*** Opening THE DATA ***

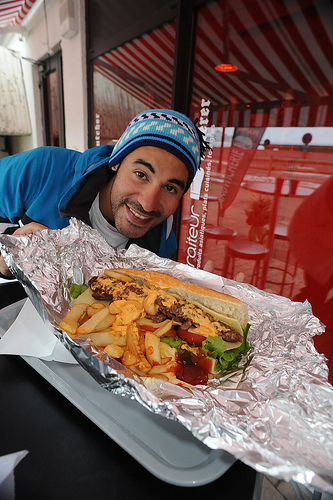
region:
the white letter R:
[184, 199, 206, 217]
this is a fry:
[139, 324, 167, 369]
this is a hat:
[95, 91, 217, 218]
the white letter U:
[187, 211, 204, 230]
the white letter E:
[185, 221, 204, 237]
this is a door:
[94, 251, 265, 341]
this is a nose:
[136, 178, 165, 214]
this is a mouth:
[119, 200, 157, 229]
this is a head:
[92, 101, 207, 242]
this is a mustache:
[126, 192, 165, 221]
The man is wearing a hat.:
[110, 101, 201, 241]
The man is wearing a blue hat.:
[107, 110, 211, 245]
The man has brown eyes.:
[132, 154, 185, 196]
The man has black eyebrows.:
[130, 156, 189, 203]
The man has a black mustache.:
[122, 194, 166, 229]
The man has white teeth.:
[124, 202, 156, 228]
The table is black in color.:
[40, 449, 99, 498]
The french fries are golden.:
[62, 304, 129, 354]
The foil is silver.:
[234, 401, 313, 442]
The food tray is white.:
[138, 432, 190, 463]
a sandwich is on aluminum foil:
[10, 217, 324, 456]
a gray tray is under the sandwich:
[1, 274, 253, 488]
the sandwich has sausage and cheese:
[87, 264, 245, 348]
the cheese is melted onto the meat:
[87, 272, 230, 350]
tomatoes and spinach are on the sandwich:
[142, 312, 249, 371]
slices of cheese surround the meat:
[77, 288, 249, 351]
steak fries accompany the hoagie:
[59, 295, 177, 382]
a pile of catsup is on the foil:
[166, 352, 223, 393]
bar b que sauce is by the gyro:
[172, 352, 214, 389]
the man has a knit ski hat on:
[107, 105, 208, 177]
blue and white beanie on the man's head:
[108, 109, 208, 179]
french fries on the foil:
[62, 301, 178, 378]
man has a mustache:
[126, 199, 163, 219]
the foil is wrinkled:
[6, 221, 332, 492]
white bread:
[113, 267, 247, 329]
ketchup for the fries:
[174, 351, 208, 385]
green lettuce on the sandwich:
[166, 334, 250, 364]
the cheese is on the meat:
[97, 277, 224, 344]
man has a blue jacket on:
[5, 145, 187, 254]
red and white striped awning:
[0, 0, 34, 25]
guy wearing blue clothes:
[1, 103, 206, 277]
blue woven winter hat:
[101, 104, 212, 198]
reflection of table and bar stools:
[192, 163, 329, 303]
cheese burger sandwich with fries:
[53, 257, 257, 401]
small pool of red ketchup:
[171, 343, 215, 388]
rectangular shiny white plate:
[1, 294, 243, 492]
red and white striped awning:
[0, 0, 41, 34]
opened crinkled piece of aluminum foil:
[3, 215, 329, 484]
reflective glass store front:
[77, 2, 331, 300]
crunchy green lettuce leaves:
[201, 329, 252, 372]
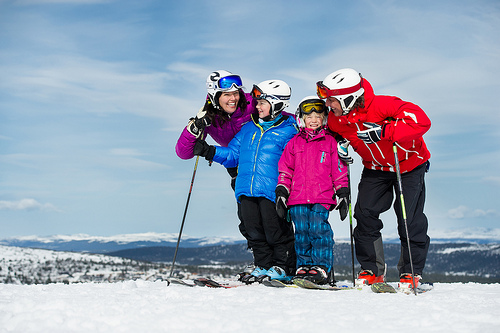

*** Closing THE DATA ***

**TASK STATEMENT:**
Arrange every line of the records above as one numbered list, skipping any blank lines and leaving out the pictures.

**FINISHED EXERCISE:**
1. region:
2. the white letter R:
3. [184, 199, 206, 217]
4. this is a fry:
5. [139, 324, 167, 369]
6. this is a hat:
7. [95, 91, 217, 218]
8. the white letter U:
9. [187, 211, 204, 230]
10. the white letter E:
11. [185, 221, 204, 237]
12. this is a door:
13. [94, 251, 265, 341]
14. this is a nose:
15. [136, 178, 165, 214]
16. this is a mouth:
17. [119, 200, 157, 229]
18. this is a head:
19. [92, 101, 207, 242]
20. this is a mustache:
21. [126, 192, 165, 221]
22. The man is wearing a hat.:
23. [110, 101, 201, 241]
24. The man is wearing a blue hat.:
25. [107, 110, 211, 245]
26. The man has brown eyes.:
27. [132, 154, 185, 196]
28. The man has black eyebrows.:
29. [130, 156, 189, 203]
30. The man has a black mustache.:
31. [122, 194, 166, 229]
32. The man has white teeth.:
33. [124, 202, 156, 228]
34. The table is black in color.:
35. [40, 449, 99, 498]
36. The french fries are golden.:
37. [62, 304, 129, 354]
38. The foil is silver.:
39. [234, 401, 313, 442]
40. The food tray is white.:
41. [138, 432, 190, 463]
42. a sandwich is on aluminum foil:
43. [10, 217, 324, 456]
44. a gray tray is under the sandwich:
45. [1, 274, 253, 488]
46. the sandwich has sausage and cheese:
47. [87, 264, 245, 348]
48. the cheese is melted onto the meat:
49. [87, 272, 230, 350]
50. tomatoes and spinach are on the sandwich:
51. [142, 312, 249, 371]
52. slices of cheese surround the meat:
53. [77, 288, 249, 351]
54. steak fries accompany the hoagie:
55. [59, 295, 177, 382]
56. a pile of catsup is on the foil:
57. [166, 352, 223, 393]
58. bar b que sauce is by the gyro:
59. [172, 352, 214, 389]
60. the man has a knit ski hat on:
61. [107, 105, 208, 177]
62. blue and white beanie on the man's head:
63. [108, 109, 208, 179]
64. french fries on the foil:
65. [62, 301, 178, 378]
66. man has a mustache:
67. [126, 199, 163, 219]
68. the foil is wrinkled:
69. [6, 221, 332, 492]
70. white bread:
71. [113, 267, 247, 329]
72. ketchup for the fries:
73. [174, 351, 208, 385]
74. green lettuce on the sandwich:
75. [166, 334, 250, 364]
76. the cheese is on the meat:
77. [97, 277, 224, 344]
78. man has a blue jacket on:
79. [5, 145, 187, 254]
80. red and white striped awning:
81. [0, 0, 34, 25]
82. guy wearing blue clothes:
83. [1, 103, 206, 277]
84. blue woven winter hat:
85. [101, 104, 212, 198]
86. reflection of table and bar stools:
87. [192, 163, 329, 303]
88. cheese burger sandwich with fries:
89. [53, 257, 257, 401]
90. small pool of red ketchup:
91. [171, 343, 215, 388]
92. rectangular shiny white plate:
93. [1, 294, 243, 492]
94. red and white striped awning:
95. [0, 0, 41, 34]
96. opened crinkled piece of aluminum foil:
97. [3, 215, 329, 484]
98. reflective glass store front:
99. [77, 2, 331, 300]
100. crunchy green lettuce leaves:
101. [201, 329, 252, 372]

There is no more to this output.